The cryptocurrency industry is having a rough day as nearly every asset is down double digits or more. Some of the smaller utility tokens are down big even after bouncing off their lows in the last few hours.
As of 2 p.m. ET, over the last 24 hours, Solana (SOL -8.12%) is down 15.2%, Cardano (ADA -5.51%) has fallen 10.4%, and Polkadot (DOT -5.46%) has dropped 10.4%.
The biggest news today is that the Celsius Network, which is a decentralized finance application, has frozen transfers and withdrawals because of market volatility. That’s caused a panic in the market because users can’t sell out of positions and can’t even pay off loans that may be out on the platform.
Binance, which is the world’s largest cryptocurrency exchange, also paused Bitcoin withdrawals because of a “stuck transaction.” Add both of these news items together and investors are understandably worried that the decentralized nature of some of these products may not be as safe as they once thought.
It’s worth pointing out the crypto industry is still relatively young and grew rapidly in the last few years, but hasn’t been stress tested like it is right now. Stablecoins are under pressure, decentralized finance protocols are failing, and even Bitcoin is falling. If you’re an investor it can seem there’s nowhere to turn.
The cryptocurrency industry has grown at an explosive rate over the last two years in part because of all of the trading money that’s been brought into the industry. But that trend has reversed as the stock market has fallen, the Federal Reserve has raised interest rates and reduced quantitative easing, and crypto has started to show more cracks.
What Solana, Cardano, and Polkadot have in common is they’re utility tokens and developers can use their blockchains to build digital utility. This can be anything from decentralized finance projects to non-fungible tokens (NFTs). But the industry is very early in developing these business models and the value of these cryptocurrencies have likely gotten out ahead of where the blockchain development was.

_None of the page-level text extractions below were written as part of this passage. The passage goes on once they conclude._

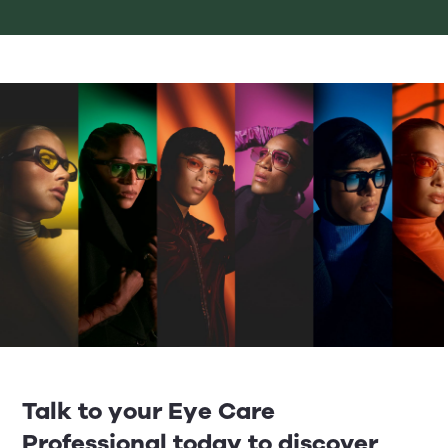
Talk to your Eye Care
Professional today to discover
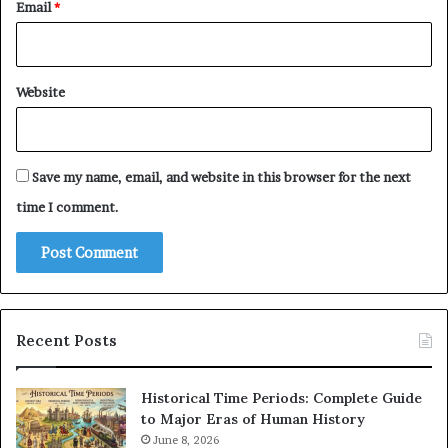
Email
*
Website
Save my name, email, and website in this browser for the next
time I comment.
Recent Posts
Historical Time Periods: Complete Guide
to Major Eras of Human History
June 8, 2026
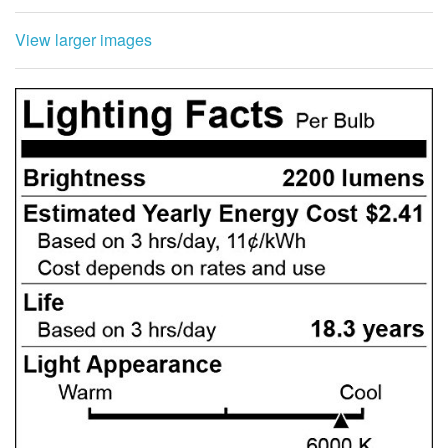
View larger images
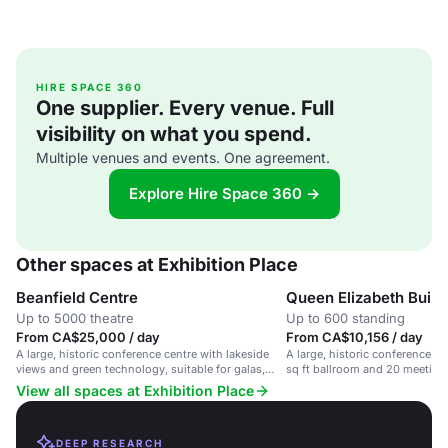
HIRE SPACE 360
One supplier. Every venue. Full
visibility on what you spend.
Multiple venues and events. One agreement.
Explore Hire Space 360 →
Other spaces at Exhibition Place
Beanfield Centre
Queen Elizabeth Build
Up to 5000 theatre
Up to 600 standing
From CA$25,000 / day
From CA$10,156 / day
A large, historic conference centre with lakeside
A large, historic conference c
views and green technology, suitable for galas,
sq ft ballroom and 20 meeting
conventions, and trade shows.
venue with lakeside views.
View all spaces at Exhibition Place
DEEP RESEARCH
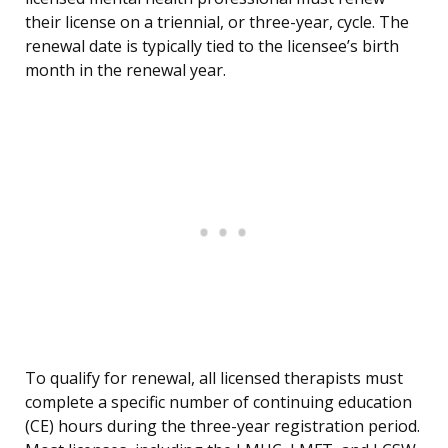
their license on a triennial, or three-year, cycle. The
renewal date is typically tied to the licensee’s birth
month in the renewal year.
To qualify for renewal, all licensed therapists must
complete a specific number of continuing education
(CE) hours during the three-year registration period.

With that said, I think it’s important to point out that billions of dollars are going to be flowing into cryptocurrency and the Web3 project over the next few years and there’s likely to be immense value build, just like when the internet was in its infancy in the 1990s. It will take time, but patient investors who are adding exposure to leading cryptocurrencies will be winners over the long term.
It’s not clear where the bottom for crypto values is, though, and this sell-off could last much longer. For now, fear has taken over the market and if that continues cryptocurrency valuations could continue to drop.